◆ **Task item**
Write out exactly the lines below that run from the line containing "При възникване на" through the last line of the records.
--- Given records ---
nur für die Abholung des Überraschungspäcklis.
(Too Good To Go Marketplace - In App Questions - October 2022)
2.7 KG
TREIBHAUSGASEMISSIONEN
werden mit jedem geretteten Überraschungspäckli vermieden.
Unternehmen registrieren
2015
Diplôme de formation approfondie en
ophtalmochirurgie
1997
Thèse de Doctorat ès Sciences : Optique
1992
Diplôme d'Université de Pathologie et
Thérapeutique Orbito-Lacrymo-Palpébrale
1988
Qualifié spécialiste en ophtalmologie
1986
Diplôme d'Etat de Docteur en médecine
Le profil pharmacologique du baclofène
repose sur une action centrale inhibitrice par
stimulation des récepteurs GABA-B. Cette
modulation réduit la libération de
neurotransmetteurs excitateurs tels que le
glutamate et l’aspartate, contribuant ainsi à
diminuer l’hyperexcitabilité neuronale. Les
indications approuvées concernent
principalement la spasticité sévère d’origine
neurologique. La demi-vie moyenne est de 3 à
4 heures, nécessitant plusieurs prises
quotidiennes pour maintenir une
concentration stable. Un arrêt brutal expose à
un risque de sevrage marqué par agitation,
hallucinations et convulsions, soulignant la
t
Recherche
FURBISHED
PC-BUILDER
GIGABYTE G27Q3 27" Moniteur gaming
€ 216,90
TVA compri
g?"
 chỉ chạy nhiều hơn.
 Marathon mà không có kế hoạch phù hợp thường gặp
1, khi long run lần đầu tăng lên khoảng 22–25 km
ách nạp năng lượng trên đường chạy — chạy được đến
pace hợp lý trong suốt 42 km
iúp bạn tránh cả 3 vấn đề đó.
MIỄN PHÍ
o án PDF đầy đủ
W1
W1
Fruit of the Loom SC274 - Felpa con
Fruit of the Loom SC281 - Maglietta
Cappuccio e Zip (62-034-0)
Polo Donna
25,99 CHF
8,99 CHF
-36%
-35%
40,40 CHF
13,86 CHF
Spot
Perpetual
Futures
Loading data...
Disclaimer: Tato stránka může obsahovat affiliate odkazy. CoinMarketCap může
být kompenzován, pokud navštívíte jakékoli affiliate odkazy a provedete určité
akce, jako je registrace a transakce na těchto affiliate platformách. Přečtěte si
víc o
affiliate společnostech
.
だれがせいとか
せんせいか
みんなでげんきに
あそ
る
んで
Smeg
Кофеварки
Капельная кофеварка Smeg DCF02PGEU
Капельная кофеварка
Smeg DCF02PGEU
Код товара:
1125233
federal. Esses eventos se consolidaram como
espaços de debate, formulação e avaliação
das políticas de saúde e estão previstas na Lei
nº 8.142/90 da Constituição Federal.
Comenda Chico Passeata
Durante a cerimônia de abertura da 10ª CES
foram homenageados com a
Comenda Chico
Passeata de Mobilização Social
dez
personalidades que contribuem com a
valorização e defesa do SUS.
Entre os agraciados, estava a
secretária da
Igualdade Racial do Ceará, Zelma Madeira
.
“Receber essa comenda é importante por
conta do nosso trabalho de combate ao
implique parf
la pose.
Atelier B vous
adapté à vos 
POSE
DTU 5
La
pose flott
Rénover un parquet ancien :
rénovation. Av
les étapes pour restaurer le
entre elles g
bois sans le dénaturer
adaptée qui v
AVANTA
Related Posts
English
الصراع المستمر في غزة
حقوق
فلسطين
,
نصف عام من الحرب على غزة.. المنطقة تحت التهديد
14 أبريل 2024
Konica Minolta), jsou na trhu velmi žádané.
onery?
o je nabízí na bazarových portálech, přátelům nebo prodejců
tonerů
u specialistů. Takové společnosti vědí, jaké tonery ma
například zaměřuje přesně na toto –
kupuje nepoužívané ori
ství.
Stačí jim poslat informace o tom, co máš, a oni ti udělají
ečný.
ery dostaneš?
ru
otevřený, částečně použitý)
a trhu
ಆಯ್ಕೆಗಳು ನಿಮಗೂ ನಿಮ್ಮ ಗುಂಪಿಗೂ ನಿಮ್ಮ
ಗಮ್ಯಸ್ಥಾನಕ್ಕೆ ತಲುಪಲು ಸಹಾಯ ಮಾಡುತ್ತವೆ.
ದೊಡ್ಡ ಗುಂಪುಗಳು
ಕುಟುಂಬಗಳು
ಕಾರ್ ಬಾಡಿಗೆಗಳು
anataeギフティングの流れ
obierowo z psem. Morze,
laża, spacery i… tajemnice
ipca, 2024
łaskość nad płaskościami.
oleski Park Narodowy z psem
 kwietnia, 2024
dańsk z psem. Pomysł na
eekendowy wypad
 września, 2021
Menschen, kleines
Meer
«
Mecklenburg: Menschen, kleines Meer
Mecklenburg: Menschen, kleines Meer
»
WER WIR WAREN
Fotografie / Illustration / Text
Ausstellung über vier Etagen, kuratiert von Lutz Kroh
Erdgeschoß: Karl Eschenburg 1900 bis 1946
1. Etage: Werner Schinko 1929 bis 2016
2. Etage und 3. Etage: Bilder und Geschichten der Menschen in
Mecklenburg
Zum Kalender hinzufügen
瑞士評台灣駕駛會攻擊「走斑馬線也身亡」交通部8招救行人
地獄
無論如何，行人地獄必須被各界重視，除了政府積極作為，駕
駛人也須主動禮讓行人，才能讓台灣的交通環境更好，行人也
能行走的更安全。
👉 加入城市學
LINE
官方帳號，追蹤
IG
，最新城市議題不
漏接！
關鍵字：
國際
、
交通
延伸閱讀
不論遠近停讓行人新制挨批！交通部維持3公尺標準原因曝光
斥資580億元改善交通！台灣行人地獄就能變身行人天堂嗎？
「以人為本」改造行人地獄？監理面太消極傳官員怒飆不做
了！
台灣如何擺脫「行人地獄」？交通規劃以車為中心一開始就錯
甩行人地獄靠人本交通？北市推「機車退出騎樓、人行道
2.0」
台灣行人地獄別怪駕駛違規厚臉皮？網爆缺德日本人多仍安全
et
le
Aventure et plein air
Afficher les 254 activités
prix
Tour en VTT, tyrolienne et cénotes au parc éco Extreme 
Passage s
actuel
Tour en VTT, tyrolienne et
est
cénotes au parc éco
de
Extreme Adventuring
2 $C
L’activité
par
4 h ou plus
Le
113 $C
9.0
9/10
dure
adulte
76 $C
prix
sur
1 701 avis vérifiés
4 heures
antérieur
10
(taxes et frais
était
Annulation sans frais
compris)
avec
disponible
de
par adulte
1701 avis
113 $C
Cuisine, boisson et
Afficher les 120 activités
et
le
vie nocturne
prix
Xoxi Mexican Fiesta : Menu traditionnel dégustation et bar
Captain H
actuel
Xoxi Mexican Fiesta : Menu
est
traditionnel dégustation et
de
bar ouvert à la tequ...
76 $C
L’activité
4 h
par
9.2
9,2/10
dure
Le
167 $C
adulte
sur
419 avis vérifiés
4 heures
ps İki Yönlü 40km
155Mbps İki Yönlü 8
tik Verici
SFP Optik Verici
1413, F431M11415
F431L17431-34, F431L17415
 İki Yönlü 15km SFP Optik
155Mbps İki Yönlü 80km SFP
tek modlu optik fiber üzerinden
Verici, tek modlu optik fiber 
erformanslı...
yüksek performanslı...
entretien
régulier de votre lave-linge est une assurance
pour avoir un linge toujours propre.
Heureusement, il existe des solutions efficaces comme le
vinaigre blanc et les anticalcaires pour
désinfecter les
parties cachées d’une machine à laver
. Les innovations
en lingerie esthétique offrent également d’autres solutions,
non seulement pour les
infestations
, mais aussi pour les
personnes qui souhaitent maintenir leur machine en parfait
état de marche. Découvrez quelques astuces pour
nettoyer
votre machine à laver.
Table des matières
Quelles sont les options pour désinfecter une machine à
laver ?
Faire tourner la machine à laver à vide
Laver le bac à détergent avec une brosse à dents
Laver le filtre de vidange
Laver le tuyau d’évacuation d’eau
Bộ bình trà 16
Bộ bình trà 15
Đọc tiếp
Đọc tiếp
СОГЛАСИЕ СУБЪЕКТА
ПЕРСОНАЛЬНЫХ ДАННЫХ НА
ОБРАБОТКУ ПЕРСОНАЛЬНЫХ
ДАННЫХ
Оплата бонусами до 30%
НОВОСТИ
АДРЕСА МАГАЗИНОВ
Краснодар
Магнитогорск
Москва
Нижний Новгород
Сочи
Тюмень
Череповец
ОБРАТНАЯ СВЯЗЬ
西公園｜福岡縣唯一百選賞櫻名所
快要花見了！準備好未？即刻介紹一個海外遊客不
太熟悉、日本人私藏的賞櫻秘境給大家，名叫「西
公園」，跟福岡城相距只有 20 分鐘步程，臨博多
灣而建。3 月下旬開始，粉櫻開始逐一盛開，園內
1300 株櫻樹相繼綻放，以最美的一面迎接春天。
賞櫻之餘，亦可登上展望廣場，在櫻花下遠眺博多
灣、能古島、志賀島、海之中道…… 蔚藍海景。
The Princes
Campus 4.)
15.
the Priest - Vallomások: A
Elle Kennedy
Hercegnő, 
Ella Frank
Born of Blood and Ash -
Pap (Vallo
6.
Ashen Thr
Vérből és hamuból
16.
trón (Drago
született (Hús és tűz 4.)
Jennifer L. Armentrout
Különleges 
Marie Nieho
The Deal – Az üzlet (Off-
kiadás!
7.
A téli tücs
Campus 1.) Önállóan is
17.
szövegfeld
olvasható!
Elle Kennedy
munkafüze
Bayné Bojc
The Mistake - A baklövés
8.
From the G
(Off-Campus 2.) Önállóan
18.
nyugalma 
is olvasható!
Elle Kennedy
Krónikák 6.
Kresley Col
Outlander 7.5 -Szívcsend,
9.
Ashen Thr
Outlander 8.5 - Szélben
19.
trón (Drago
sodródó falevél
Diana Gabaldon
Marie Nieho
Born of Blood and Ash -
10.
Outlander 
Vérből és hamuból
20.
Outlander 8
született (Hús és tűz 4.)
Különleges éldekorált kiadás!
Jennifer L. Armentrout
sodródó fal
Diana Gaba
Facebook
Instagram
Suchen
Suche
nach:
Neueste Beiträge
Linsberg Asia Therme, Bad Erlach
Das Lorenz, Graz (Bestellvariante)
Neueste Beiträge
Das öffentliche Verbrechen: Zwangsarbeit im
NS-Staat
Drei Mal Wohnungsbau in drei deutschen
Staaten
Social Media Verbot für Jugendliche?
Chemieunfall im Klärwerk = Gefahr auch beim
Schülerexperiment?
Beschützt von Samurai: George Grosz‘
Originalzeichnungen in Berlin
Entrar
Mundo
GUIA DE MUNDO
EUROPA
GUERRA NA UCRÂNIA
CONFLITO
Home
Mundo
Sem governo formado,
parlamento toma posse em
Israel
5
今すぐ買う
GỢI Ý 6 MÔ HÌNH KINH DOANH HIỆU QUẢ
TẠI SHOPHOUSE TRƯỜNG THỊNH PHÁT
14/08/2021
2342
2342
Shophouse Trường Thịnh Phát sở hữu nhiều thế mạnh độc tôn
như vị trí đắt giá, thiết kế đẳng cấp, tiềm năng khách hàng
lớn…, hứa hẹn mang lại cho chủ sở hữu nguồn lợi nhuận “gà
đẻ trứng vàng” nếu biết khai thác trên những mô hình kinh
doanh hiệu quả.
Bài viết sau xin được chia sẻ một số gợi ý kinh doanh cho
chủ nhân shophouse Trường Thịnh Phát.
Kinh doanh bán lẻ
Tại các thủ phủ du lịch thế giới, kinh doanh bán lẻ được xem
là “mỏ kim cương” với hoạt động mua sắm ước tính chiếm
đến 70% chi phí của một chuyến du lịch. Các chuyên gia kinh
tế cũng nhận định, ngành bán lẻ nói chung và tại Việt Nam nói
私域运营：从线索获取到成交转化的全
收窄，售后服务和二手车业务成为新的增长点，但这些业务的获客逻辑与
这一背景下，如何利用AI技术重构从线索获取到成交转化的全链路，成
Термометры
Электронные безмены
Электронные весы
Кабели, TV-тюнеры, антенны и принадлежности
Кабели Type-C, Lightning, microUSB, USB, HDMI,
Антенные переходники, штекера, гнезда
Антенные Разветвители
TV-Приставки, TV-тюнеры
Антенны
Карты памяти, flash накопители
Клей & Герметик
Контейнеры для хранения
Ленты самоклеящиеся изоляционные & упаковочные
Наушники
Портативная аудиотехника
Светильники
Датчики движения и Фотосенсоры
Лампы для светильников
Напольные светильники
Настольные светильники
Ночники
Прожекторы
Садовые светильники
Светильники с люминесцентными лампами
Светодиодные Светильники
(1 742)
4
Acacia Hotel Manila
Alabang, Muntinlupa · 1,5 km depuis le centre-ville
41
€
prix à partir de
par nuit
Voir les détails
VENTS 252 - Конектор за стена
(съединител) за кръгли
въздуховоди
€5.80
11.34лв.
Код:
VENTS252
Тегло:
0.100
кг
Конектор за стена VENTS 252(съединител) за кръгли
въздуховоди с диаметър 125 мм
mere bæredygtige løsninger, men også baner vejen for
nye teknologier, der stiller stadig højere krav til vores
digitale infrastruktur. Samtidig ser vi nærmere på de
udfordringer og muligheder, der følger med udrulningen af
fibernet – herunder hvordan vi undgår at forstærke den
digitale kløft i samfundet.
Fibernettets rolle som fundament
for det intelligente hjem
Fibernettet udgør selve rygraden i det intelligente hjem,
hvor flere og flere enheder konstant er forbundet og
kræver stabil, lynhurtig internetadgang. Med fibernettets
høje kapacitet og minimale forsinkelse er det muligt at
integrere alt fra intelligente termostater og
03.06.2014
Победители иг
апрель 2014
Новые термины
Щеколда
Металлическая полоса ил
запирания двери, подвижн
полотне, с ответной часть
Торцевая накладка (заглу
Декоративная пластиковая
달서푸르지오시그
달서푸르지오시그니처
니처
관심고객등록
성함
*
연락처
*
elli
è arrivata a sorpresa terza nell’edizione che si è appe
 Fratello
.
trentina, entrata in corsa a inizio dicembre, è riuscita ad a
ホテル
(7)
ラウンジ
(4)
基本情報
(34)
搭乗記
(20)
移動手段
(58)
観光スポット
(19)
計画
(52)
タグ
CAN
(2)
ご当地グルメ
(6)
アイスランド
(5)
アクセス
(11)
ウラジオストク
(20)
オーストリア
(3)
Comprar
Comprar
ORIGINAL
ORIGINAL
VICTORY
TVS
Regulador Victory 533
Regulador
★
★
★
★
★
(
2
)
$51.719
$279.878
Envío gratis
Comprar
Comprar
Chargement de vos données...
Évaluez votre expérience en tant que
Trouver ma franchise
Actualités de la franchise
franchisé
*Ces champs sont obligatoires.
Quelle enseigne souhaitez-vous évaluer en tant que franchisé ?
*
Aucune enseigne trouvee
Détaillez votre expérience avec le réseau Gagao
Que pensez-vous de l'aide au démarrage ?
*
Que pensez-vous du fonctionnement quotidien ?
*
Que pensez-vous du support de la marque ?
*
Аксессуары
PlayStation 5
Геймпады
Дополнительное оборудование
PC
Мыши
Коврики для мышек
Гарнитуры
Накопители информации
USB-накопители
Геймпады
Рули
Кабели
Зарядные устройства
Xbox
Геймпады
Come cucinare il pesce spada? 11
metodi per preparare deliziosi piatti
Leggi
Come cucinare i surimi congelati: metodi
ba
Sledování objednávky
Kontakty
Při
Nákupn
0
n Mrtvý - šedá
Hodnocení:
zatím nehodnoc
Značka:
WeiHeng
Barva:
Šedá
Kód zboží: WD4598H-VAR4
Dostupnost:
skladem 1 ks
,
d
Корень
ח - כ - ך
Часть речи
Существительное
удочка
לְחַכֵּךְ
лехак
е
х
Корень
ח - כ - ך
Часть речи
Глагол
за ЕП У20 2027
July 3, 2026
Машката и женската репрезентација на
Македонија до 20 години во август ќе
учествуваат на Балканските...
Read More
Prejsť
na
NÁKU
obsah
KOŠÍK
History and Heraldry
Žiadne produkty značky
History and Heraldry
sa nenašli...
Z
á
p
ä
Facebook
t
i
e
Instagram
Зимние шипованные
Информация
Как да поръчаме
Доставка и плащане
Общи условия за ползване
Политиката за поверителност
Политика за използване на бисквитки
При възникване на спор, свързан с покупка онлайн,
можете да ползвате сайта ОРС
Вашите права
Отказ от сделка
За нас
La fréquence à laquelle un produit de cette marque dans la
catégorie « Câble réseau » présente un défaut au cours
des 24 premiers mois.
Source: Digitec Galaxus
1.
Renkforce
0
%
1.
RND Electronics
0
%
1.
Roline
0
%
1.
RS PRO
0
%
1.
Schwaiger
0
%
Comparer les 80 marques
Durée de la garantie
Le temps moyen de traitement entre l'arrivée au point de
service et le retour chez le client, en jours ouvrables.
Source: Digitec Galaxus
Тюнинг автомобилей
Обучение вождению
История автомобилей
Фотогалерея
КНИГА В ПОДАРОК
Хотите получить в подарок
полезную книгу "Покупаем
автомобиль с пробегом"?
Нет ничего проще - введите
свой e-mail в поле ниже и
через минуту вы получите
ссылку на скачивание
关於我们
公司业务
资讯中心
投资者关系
---
◆ **Answer box**
При възникване на спор, свързан с покупка онлайн,
можете да ползвате сайта ОРС
Вашите права
Отказ от сделка
За нас
La fréquence à laquelle un produit de cette marque dans la
catégorie « Câble réseau » présente un défaut au cours
des 24 premiers mois.
Source: Digitec Galaxus
1.
Renkforce
0
%
1.
RND Electronics
0
%
1.
Roline
0
%
1.
RS PRO
0
%
1.
Schwaiger
0
%
Comparer les 80 marques
Durée de la garantie
Le temps moyen de traitement entre l'arrivée au point de
service et le retour chez le client, en jours ouvrables.
Source: Digitec Galaxus
Тюнинг автомобилей
Обучение вождению
История автомобилей
Фотогалерея
КНИГА В ПОДАРОК
Хотите получить в подарок
полезную книгу "Покупаем
автомобиль с пробегом"?
Нет ничего проще - введите
свой e-mail в поле ниже и
через минуту вы получите
ссылку на скачивание
关於我们
公司业务
资讯中心
投资者关系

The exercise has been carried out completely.